As there is some pressure on deprecating CVS, I'm going to give my
end-user perspective feedback.

My beard isn't too long, as my first VCS was Subversion. Later I used:
fossil, mercurial and git. Back in 2013/2014 I disliked CVS because I
believed that it's obscure and dead, so it's lost of time to master it.

I'm just going to give some points that matter to me and only to me.

CVS:
+ best for low bandwidth or fragile connections, actions are "resumable"
+ enforces CI flow (merge and commit)
+ reduces messing with renaming etc (partly in pros and cons)
- no full repo & history locally
- after renaming file (delete and create in new place) no history
preserved

GIT:
+ great for development in general
+ full repo and history locally
+ powerful rebase (rewrite history)
+ cherry-picking between clones
- bad option in a low-bandwidth and fragile connection environment
- very slow operations (diff, status, log...) in larger repositories
- memory eater

With git I was unable to push NetBSD full sources and pkgsrc
(without history, just plain CVS checkout) to GitHub due to timeout or
connection dying. My walk-around was to partition sources and use
submodules.. it's extra burden to maintain that and it introduces
problems with file renames known from CVS.

With git I was too inpatient to work with full NetBSD sources in one
git repo (my hardware was stronger amd64 platform)...

HG:
It mostly shares pros and cons of git, plus there is one extra
deficit: Python non-portable dependency, making some of our ports
not self-contained.

FOSSIL:
It tries to do everything, but in annoyingly little extent.
Fossil also enforces ideas of Version Control of the authors,
not applicable in all projects (most notably no history rewrite).

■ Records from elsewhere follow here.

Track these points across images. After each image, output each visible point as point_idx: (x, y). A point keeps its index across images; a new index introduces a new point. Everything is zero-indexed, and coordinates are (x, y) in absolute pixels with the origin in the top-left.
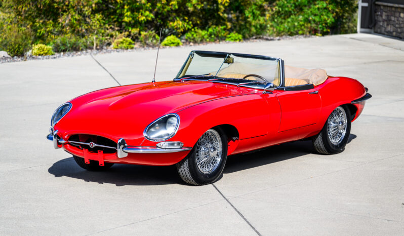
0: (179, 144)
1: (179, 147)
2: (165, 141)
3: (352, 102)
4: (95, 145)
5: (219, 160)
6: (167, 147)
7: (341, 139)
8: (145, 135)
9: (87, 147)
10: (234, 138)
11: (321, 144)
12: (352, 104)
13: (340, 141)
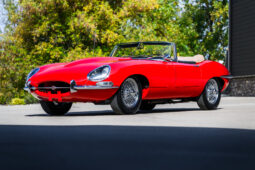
0: (111, 83)
1: (111, 86)
5: (137, 99)
8: (88, 78)
9: (50, 90)
10: (146, 87)
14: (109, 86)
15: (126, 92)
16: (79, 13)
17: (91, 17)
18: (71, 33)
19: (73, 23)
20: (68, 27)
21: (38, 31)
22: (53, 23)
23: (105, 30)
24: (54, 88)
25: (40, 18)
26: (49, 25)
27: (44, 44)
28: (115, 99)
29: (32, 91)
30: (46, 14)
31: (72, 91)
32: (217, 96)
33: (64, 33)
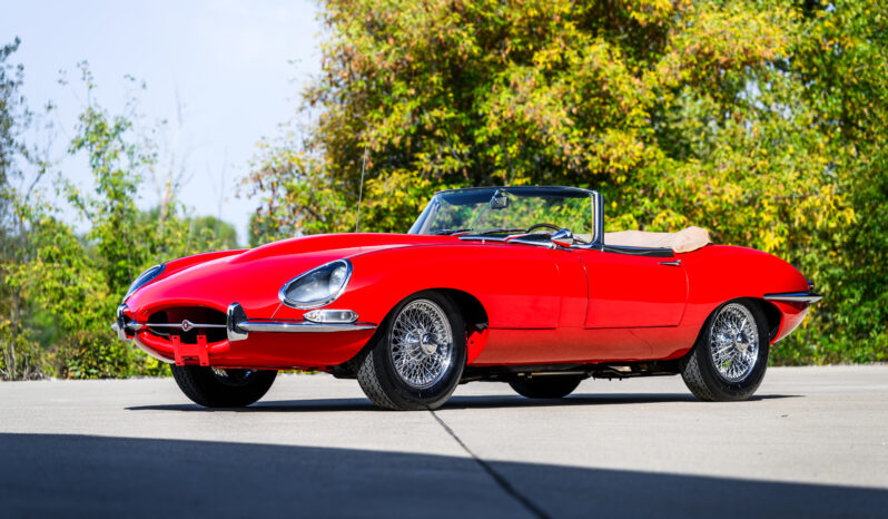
0: (348, 315)
1: (349, 321)
2: (321, 308)
3: (766, 295)
4: (192, 325)
5: (445, 363)
6: (324, 321)
7: (745, 373)
8: (282, 297)
9: (178, 331)
10: (480, 326)
11: (697, 377)
12: (765, 300)
13: (742, 376)
14: (344, 322)
15: (408, 341)
16: (515, 72)
17: (558, 86)
18: (492, 141)
19: (497, 106)
20: (479, 120)
21: (381, 132)
22: (430, 106)
23: (601, 129)
24: (187, 325)
25: (388, 88)
26: (417, 112)
27: (399, 177)
28: (369, 362)
29: (130, 333)
30: (408, 76)
31: (233, 336)
32: (754, 358)
33: (468, 139)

The backed of sqlite as being pointed in the threads isn't promising
for large projects.

SVN:
Similar to CVS. Better for history browsing, worse for fragile
networks.

To summarize it, I'm in favor of preserving CVS in the back-end storage
and maintain official cvs->git mirror for developers.

When renaming files in CVS, I'm for not "fixing" the back-end, but to
just delete a file and recreate in a new place, DVCS will take care of
tracking the history.

FreeBSD does something similar tracking SVN with
https://github.com/freebsd/freebsd

There is an unofficial mirror of the NetBSD sources at
https://github.com/jsonn/src unfortunately few days behind CVS.
The mirror of FreeBSD is up to date and used for some of their
official projects, developed primary in git.

Moving to git won't give us auto-magically more users or developers,
EdgeBSD and Bitrig, both forked hoping for git development don't have
many new devs who came for DVCS hacking.